Pupil premium funding is in addition to the £3 billion to support education recovery. As part of this, £280 million will be allocated to schools through the recovery premium which, building on the pupil premium, will be targeted at schools most in need of supporting pupils with disadvantaged attainment. This additional support far outweighs the impact of moving the pupil premium census date from January to October.

This table shows the financial impact of moving to the October census on the annual pupil premium allocations for the 2021 to 2022 financial year. It compares the number of pupils that get the pupil premium in the 2021 to 2022 financial year with the number of pupils that would have attracted the pupil premium if the January census had been used.

Primary pupils
Secondary pupils
Total
Number of pupils
67,189 fewer recipients
4,973 additional recipients
62,216 fewer recipients
Financial impact
£92,445,582 less funding
£2,589,472 more funding
£89,856,109 less funding

The overall impact is approximately £90 million. This does not mean that pupil premium funding is decreasing – total pupil premium funding is increasing compared to the previous year.

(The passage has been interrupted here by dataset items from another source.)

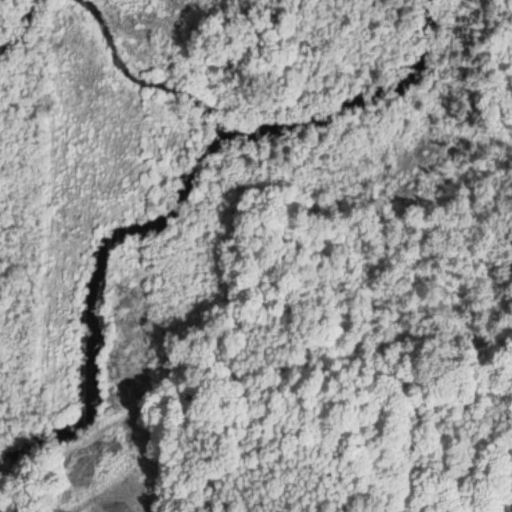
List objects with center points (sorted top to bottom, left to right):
river: (176, 197)
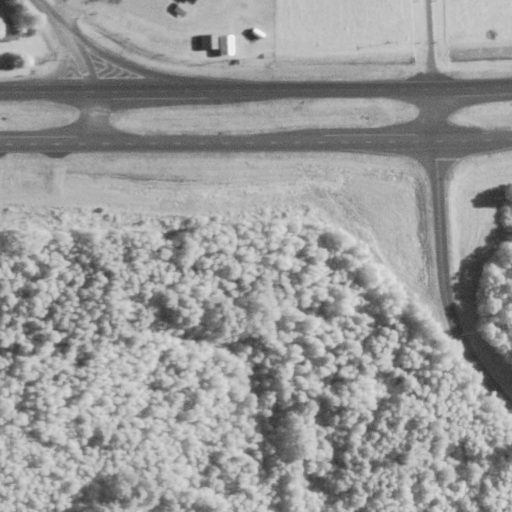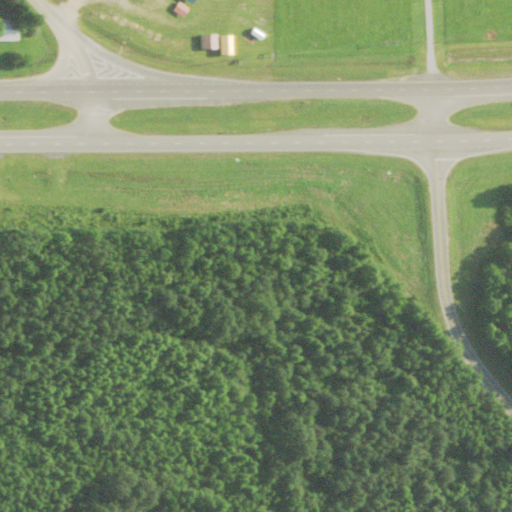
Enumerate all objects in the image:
road: (66, 11)
building: (9, 31)
road: (426, 44)
road: (82, 63)
road: (256, 90)
road: (256, 142)
road: (437, 260)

In addition to the pupil premium, pupils who are eligible for free school meals, or have been at any point in the last 6 years (“FSM6”), also attract funding through the schools national funding formula (NFF). We are also moving to use the October census, not the January census in the NFF, which in this case, means moving from the January 2020 to the October 2020 census. This will increase the amount of funding allocated through the FSM6 factor in the 2022 to 2023 financial year, as free school meals eligibility increased significantly between January and October last year.